Tag Archives: Newcastle Brown Ale history

Message in a bottle: Newcastle Brown Ale

This is the story of how a declining brand underwent an export-led revival, and its gradual dissociation from its namesake city.

The Tyne Brewery on Bath Lane, Newcastle. was the largest in the North of England by 1867. It was acquired by John Barras & Co in 1884.

John Barras merged with W H Allison of North Shields, J J & W H Allison of Sunderland, Swinburne of Gateshead and Carr Brothers & Carr of North Shields to form Newcastle Breweries in 1890.

The Tyne Brewery was one of the largest and best equipped in the North of England. Brewing was centralised there and production was expanded from 900 to 1,800 barrels a week.

Newcastle Breweries opened a new bottling plant to satisfy the increasing demand for bottled beers in June 1925. It was one of the largest and best-equipped bottling plants in Britain.

Assistant brewer Lieutenant-Colonel James Herbert Porter (1891 – 1973) and Archdale Mercer Jones (1881 – 1954), manager of the bottling works, laboured for three years to perfect the recipe for Newcastle Brown Ale.

Newcastle Brown Ale was launched in April 1927, produced by blending a strong aged stock ale with a light pale ale. The beer originally had an ABV of 6.25 percent, Originally it was filtered but was not subject to pasteurisation.

Newcastle Brown Ale was an instant success, and Colonel Porter had been promoted to head brewer by September 1927. The product was named as the best bottled beer in Britain at the Brewers Exhibition of 1928 in London.

The blue star label had been introduced by February 1929. Each point on the star represented one of the five breweries that combined to form Newcastle Breweries.

ABV had been reduced to around 5.5 percent by 1931.

300 million bottles had been produced by 1952, but sales remained confined to the North East of England.

Colonel Porter was appointed chairman of Newcastle Breweries in 1955.

The Tyne Brewery occupied 6.5 acres by 1956. Production of Newcastle Brown Ale had continued to grow and the brewer’s bottling facility had reached capacity. A new bottling plant entered production from 1959.

Newcastle Breweries merged with Scottish Brewers to form Scottish & Newcastle in 1960. Colonel Porter was appointed vice chairman of the new company. Newcastle Brown Ale was a leading product alongside McEwan’s Export and Younger’s Tartan Special. The merger afforded Newcastle Brown Ale a wider network for distribution.

Newcastle Brown Ale was approaching national distribution by 1973, and domestic sales peaked the following year.

The brand underwent a resurgence in the late 1980s and early 1990s when distribution through student unions afforded the brand cult status. Newcastle Brown Ale was the highest selling bottled beer in Britain by 1990.

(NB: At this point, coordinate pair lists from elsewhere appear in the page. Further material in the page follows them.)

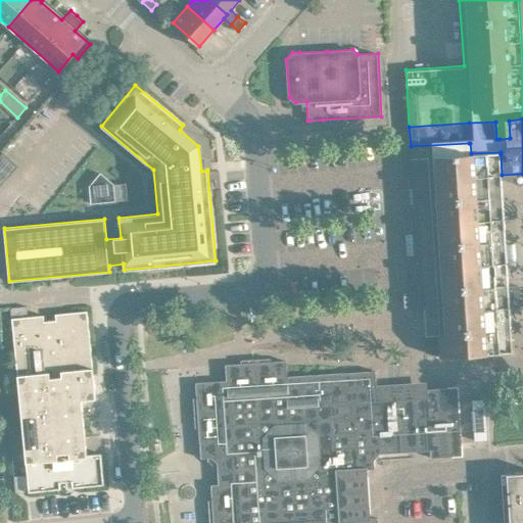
[(413,176),(409,176),(410,186),(413,186),(415,220),(412,220),(412,230),(416,230),(418,264),(415,264),(415,274),(419,274),(420,292),(410,292),(410,300),(411,308),(421,307),(421,308),(424,308),(426,336),(439,335),(441,357),(513,352),(510,306),(520,305),(519,285),(509,286),(502,175),(501,154),(501,152),(471,153),(470,143),(469,143),(411,146),(413,176)]
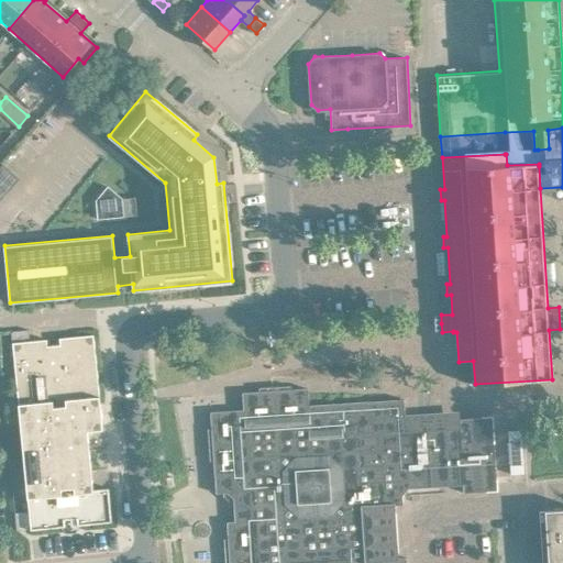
[(3,163),(0,166),(0,201),(21,179),(3,163)]
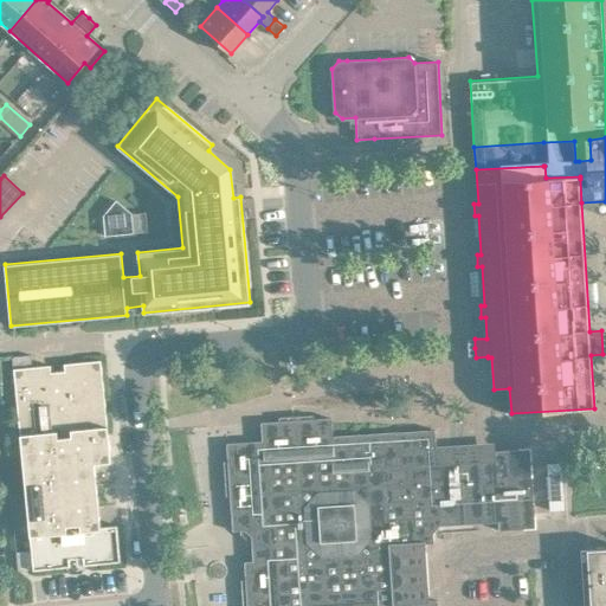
[(116,200),(104,216),(105,234),(134,232),(133,213),(116,200)]
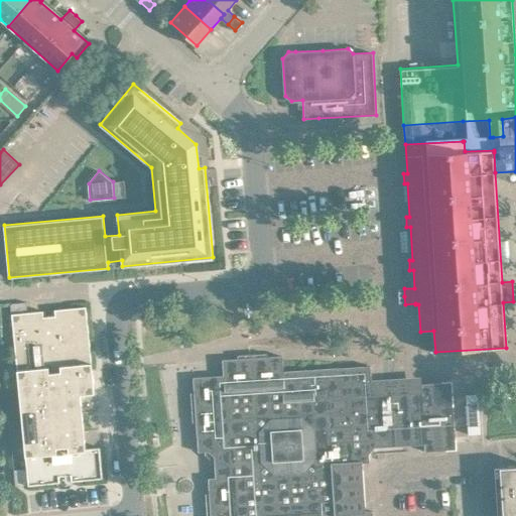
[(35,311),(12,313),(28,485),(29,485),(59,482),(59,476),(71,475),(72,481),(103,478),(100,446),(86,448),(84,432),(83,414),(79,381),(93,379),(86,306),(55,309),(54,309),(55,315),(43,316),(43,310),(35,311)]
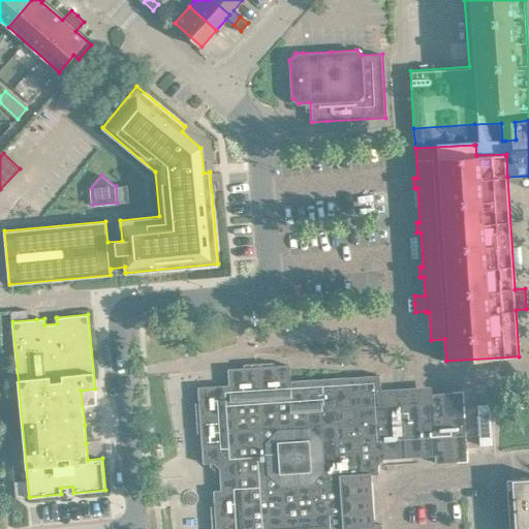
[(431,394),(432,401),(381,404),(380,375),(290,380),(289,365),(274,366),(274,362),(244,364),(244,368),(228,369),(229,384),(198,386),(199,402),(196,403),(198,433),(201,433),(204,463),(214,462),(220,468),(221,490),(214,490),(215,505),(212,506),(213,528),(382,528),(382,524),(375,524),(372,474),(379,474),(378,465),(384,459),(435,455),(436,463),(468,461),(463,392),(431,394)]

Scottish & Newcastle acquired Courage in 1995 to become the largest brewer in Britain. Newcastle Brown Ale was the most widely available alcoholic product in Britain by 1997.

Scottish & Newcastle took direct control of distribution of its products in the United States from 1990. Based in San Francisco, by the mid-1990s the brand had gained significant traction in the United States.

230,000 hectolitres of Newcastle Brown Ale were shipped to the United States in 1998. The majority of Newcastle Brown Ale production was shipped to the United States by 2001.

The Tyne Brewery was closed in May 2005. Production of Newcastle Brown Ale was relocated to the Federation Brewery in nearby Dunston, Gateshead.

Newcastle Brown Ale was among the top fifty highest-selling beers in the United States by 2006.

Bottling of Newcastle Brown Ale was relocated to the John Smith’s Brewery in Tadcaster, North Yorkshire, from 2007.

The Federation Brewery was closed in May 2010, and Newcastle Brown Ale production was relocated to the John Smith’s Brewery.

Caramel colouring was replaced with roasted malt from 2015.

Production of Newcastle Brown Ale was relocated to the Zouterwoude Brewery in the Netherlands from 2017.